-- PROMPT --
Among the entries that follow, count the lines that contain the word "complementarios" and say how many there are, writing nothing else.

-- Transcribed page contents --
────────

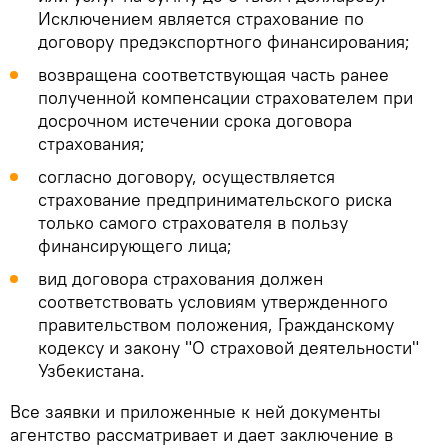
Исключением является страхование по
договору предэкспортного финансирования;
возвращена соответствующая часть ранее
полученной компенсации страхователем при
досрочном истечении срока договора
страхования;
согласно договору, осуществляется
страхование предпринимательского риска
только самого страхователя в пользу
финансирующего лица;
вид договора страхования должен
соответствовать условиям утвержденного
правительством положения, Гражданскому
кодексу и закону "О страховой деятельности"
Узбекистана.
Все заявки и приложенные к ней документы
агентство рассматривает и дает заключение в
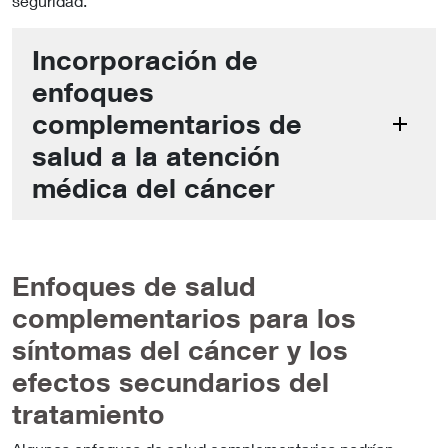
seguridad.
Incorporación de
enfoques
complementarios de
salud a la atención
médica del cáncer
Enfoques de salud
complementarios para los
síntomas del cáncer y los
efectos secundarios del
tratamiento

────────

-- RESPONSE TO THE TASK --
2